--- START OF RECORDS TO PROCESS ---

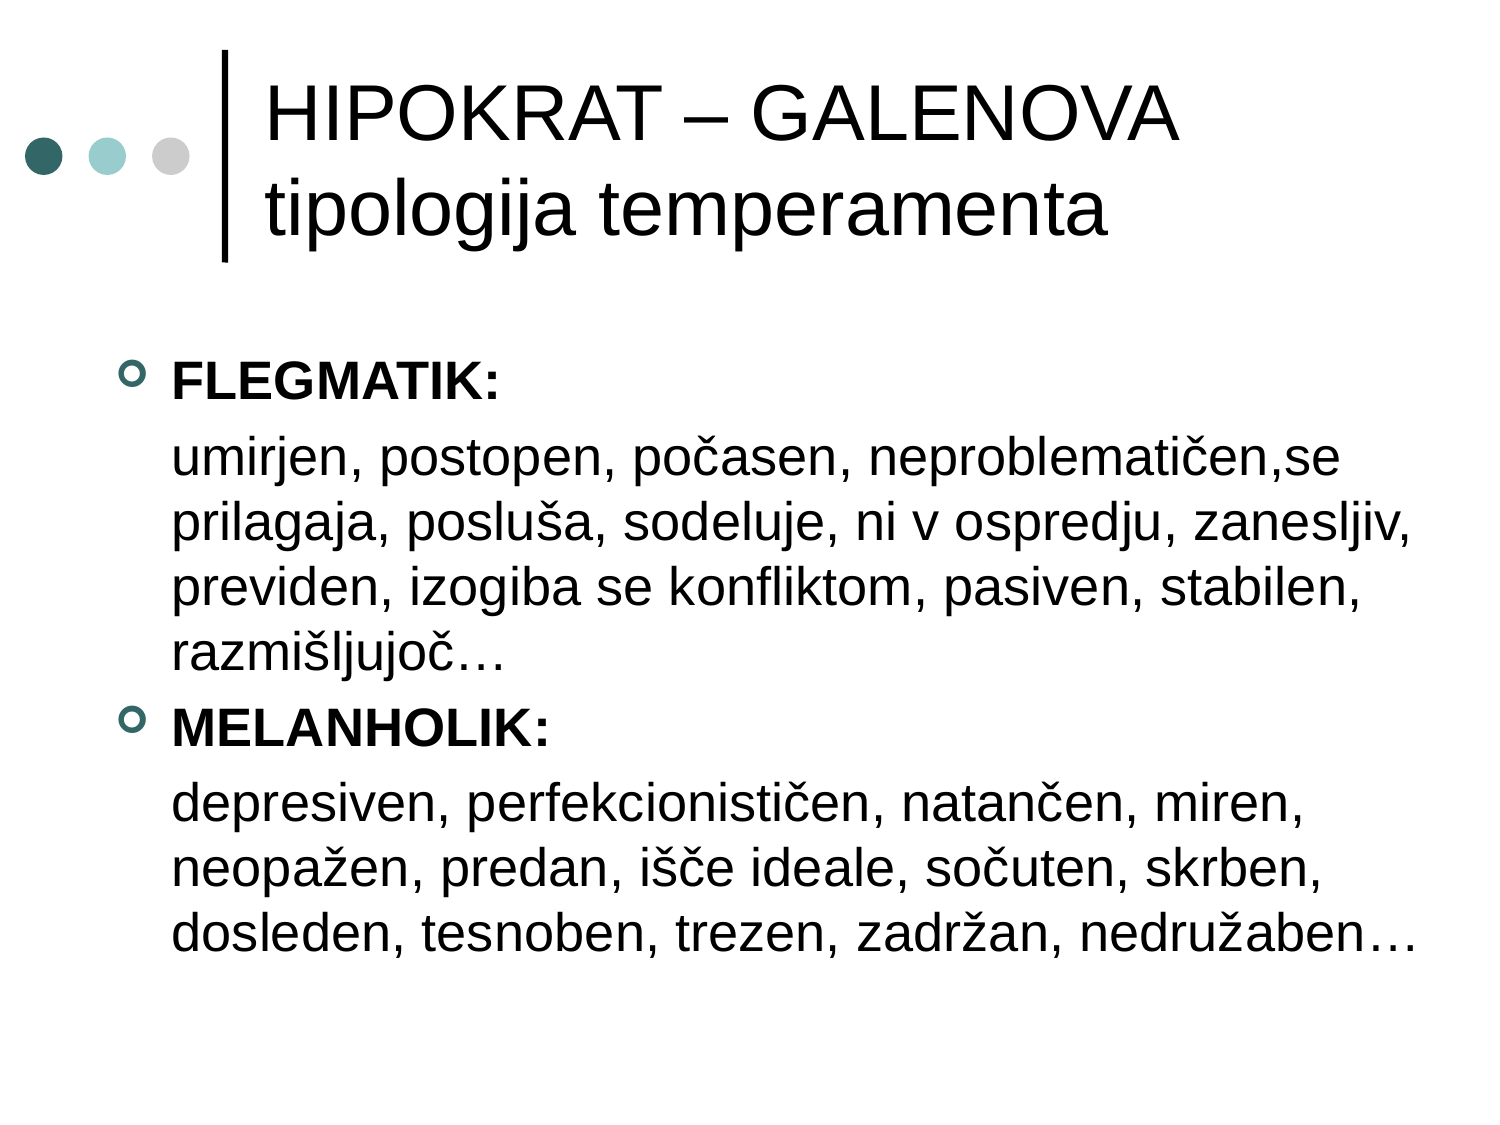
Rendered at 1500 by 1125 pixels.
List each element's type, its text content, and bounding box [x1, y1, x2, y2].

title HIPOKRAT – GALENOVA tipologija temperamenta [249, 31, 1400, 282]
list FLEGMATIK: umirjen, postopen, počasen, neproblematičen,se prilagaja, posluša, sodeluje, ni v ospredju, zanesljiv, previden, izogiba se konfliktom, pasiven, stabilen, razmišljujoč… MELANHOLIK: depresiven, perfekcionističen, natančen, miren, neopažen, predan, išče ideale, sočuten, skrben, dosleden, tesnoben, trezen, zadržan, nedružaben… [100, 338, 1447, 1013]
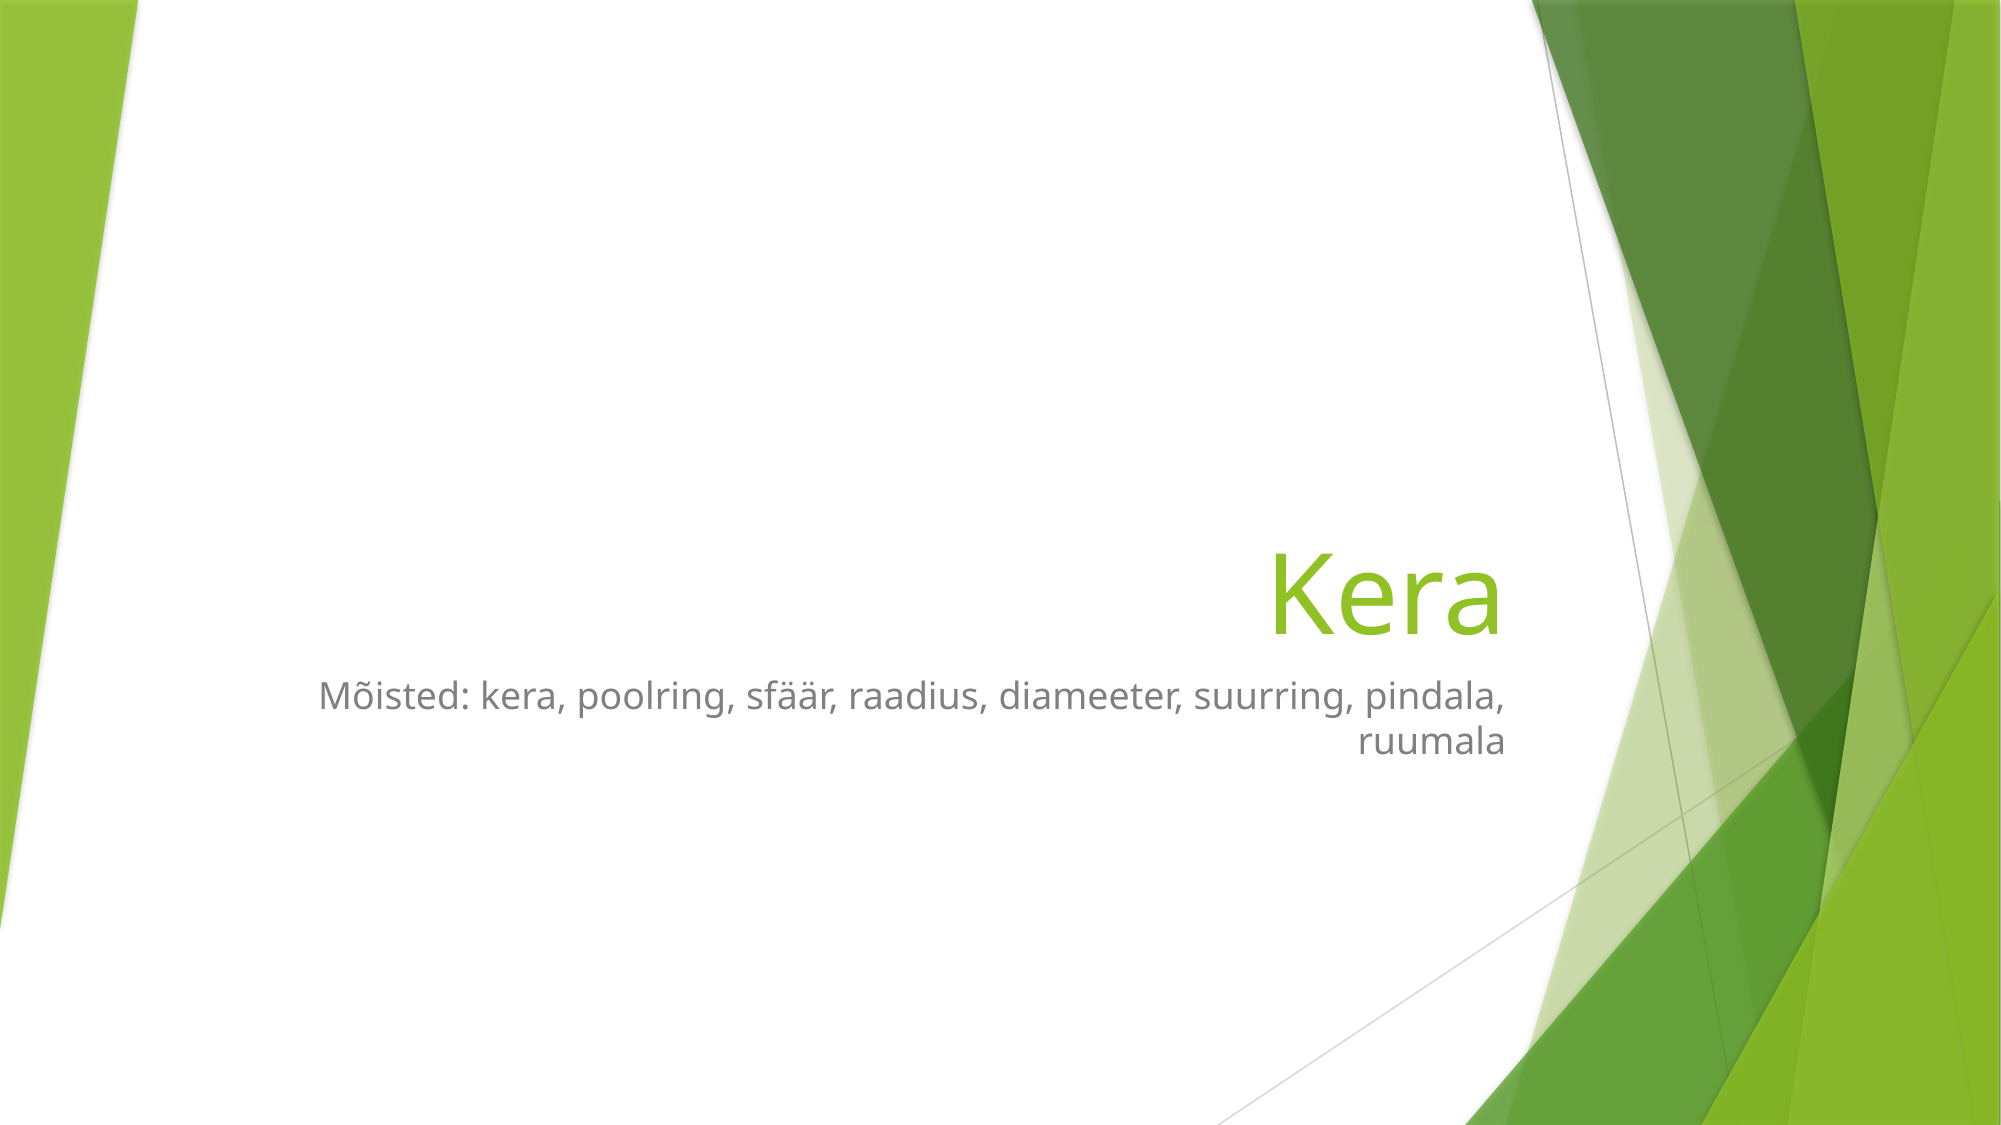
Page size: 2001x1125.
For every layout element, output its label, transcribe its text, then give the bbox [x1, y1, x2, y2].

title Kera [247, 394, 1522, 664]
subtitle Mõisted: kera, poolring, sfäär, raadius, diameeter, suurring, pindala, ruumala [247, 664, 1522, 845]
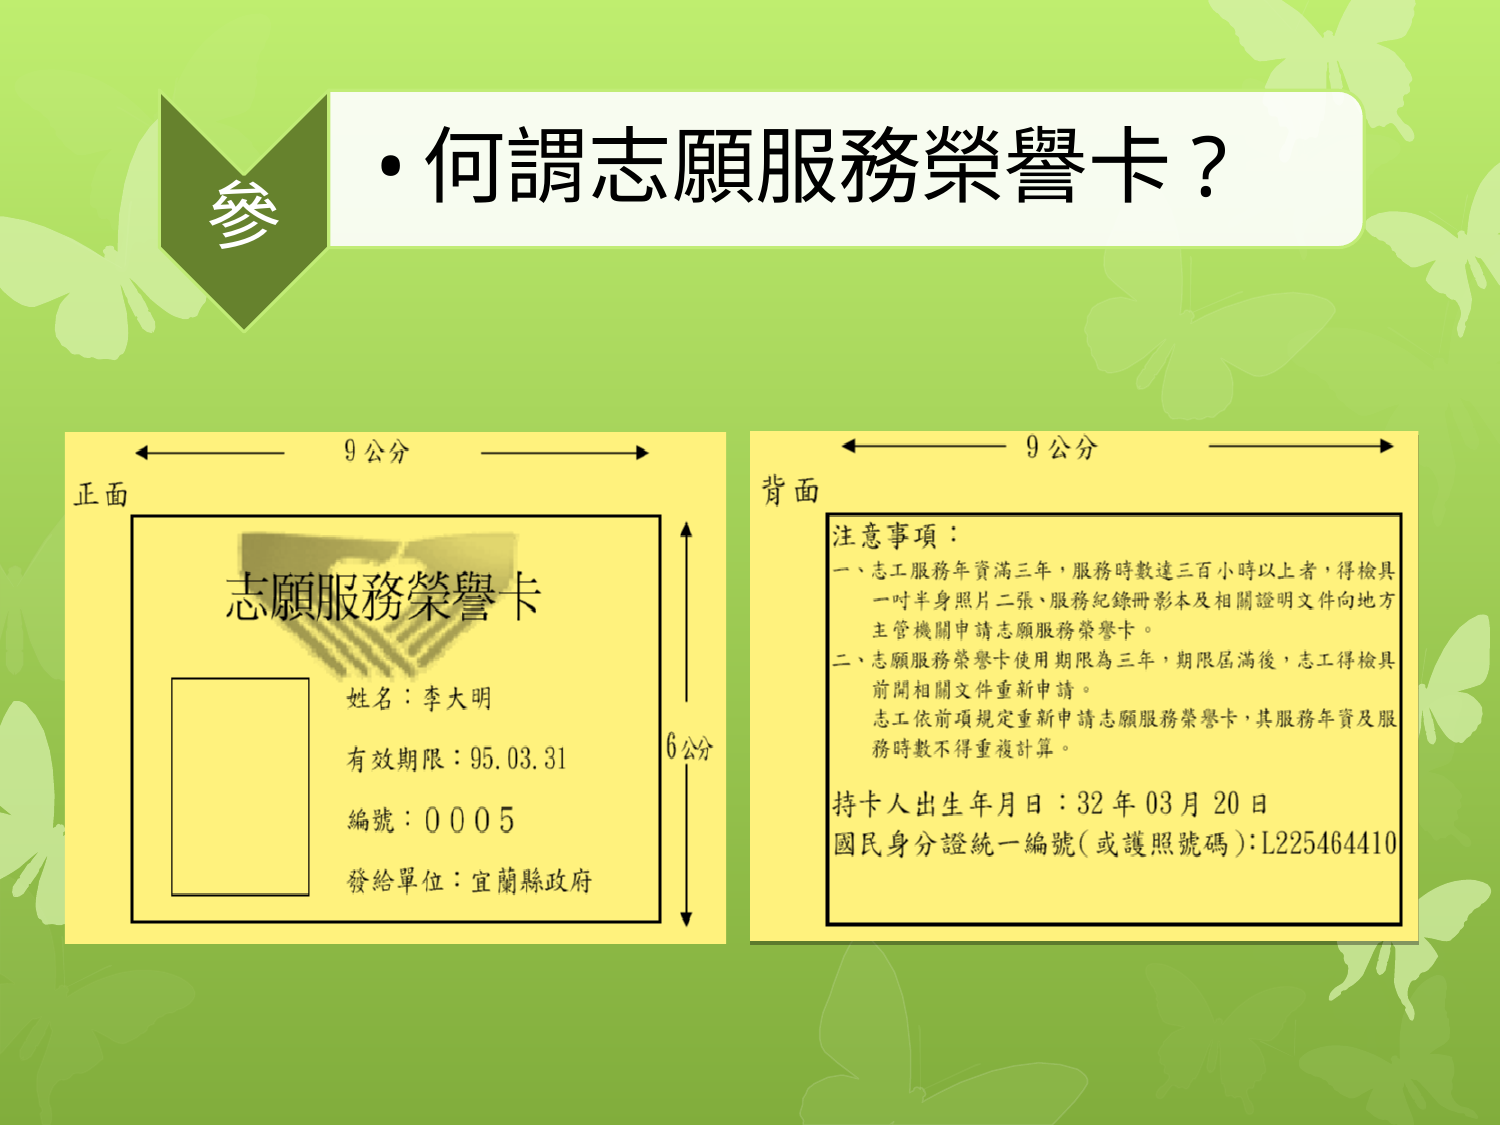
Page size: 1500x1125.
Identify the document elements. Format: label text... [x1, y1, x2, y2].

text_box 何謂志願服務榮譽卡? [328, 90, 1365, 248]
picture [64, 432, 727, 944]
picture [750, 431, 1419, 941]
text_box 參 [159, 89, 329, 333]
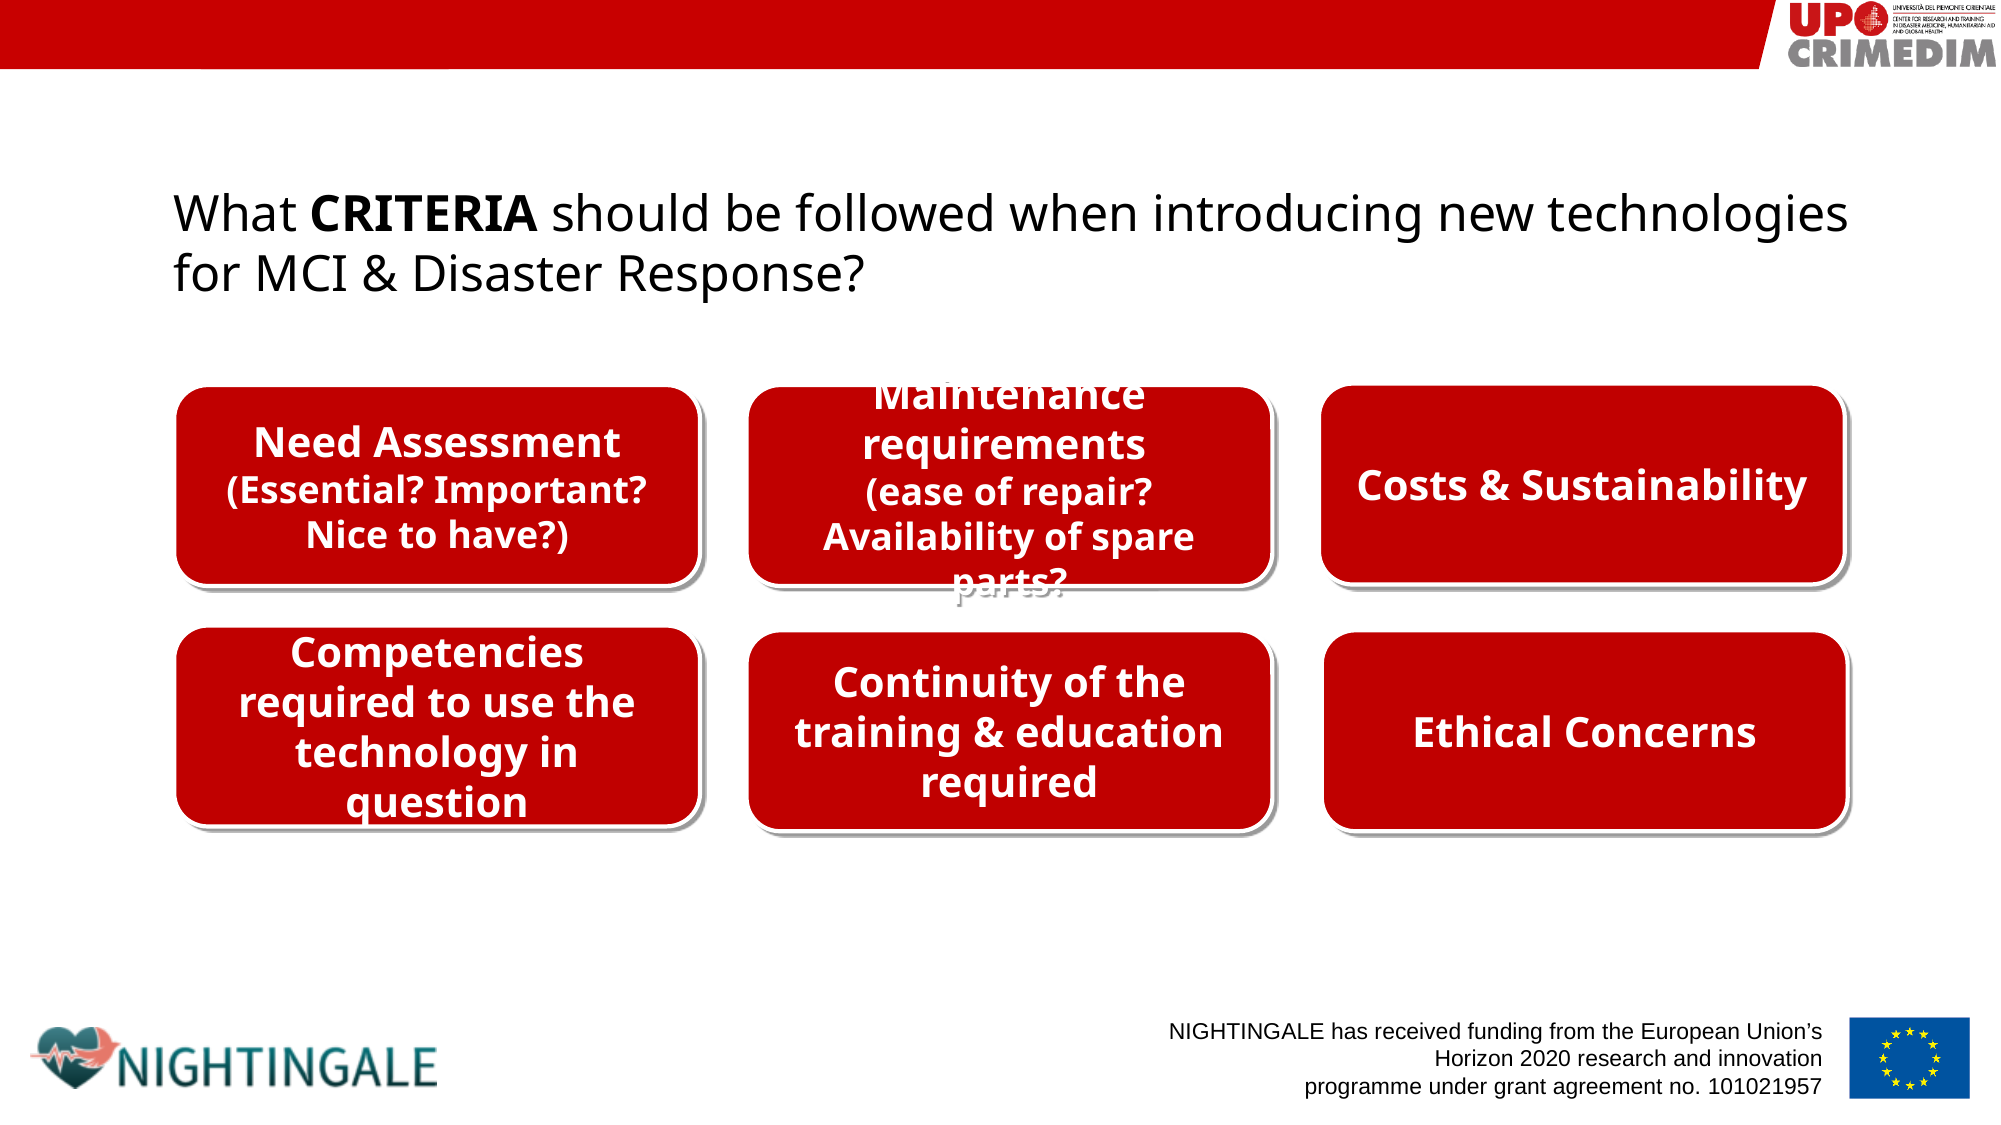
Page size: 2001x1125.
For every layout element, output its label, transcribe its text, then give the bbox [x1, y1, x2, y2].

--- END OF RECORDS TO PROCESS ---

Put each line of the material above into a JSON list of strings, one string per line, skipping blank lines and leaving out the pictures.

SOLUTION TO THIS PROBLEM:
[
  "Rendered at 1500 by 1125 pixels.",
  "List each element's type, its text content, and bounding box [x1, y1, x2, y2].",
  "title HIPOKRAT – GALENOVA tipologija temperamenta [249, 31, 1400, 282]",
  "list FLEGMATIK: umirjen, postopen, počasen, neproblematičen,se prilagaja, posluša, sodeluje, ni v ospredju, zanesljiv, previden, izogiba se konfliktom, pasiven, stabilen, razmišljujoč… MELANHOLIK: depresiven, perfekcionističen, natančen, miren, neopažen, predan, išče ideale, sočuten, skrben, dosleden, tesnoben, trezen, zadržan, nedružaben… [100, 338, 1447, 1013]",
  "Page size: 2001x1125.",
  "For every layout element, output its label, transcribe its text, then give the bbox [x1, y1, x2, y2].",
  "title Kera [247, 394, 1522, 664]",
  "subtitle Mõisted: kera, poolring, sfäär, raadius, diameeter, suurring, pindala, ruumala [247, 664, 1522, 845]",
  "Page size: 1500x1125.",
  "Identify the document elements. Format: label text... [x1, y1, x2, y2].",
  "text_box 何謂志願服務榮譽卡? [328, 90, 1365, 248]",
  "picture [64, 432, 727, 944]",
  "picture [750, 431, 1419, 941]",
  "text_box 參 [159, 89, 329, 333]",
  "Page size: 2001x1125.",
  "For every layout element, output its label, transcribe its text, then give the bbox [x1, y1, x2, y2]."
]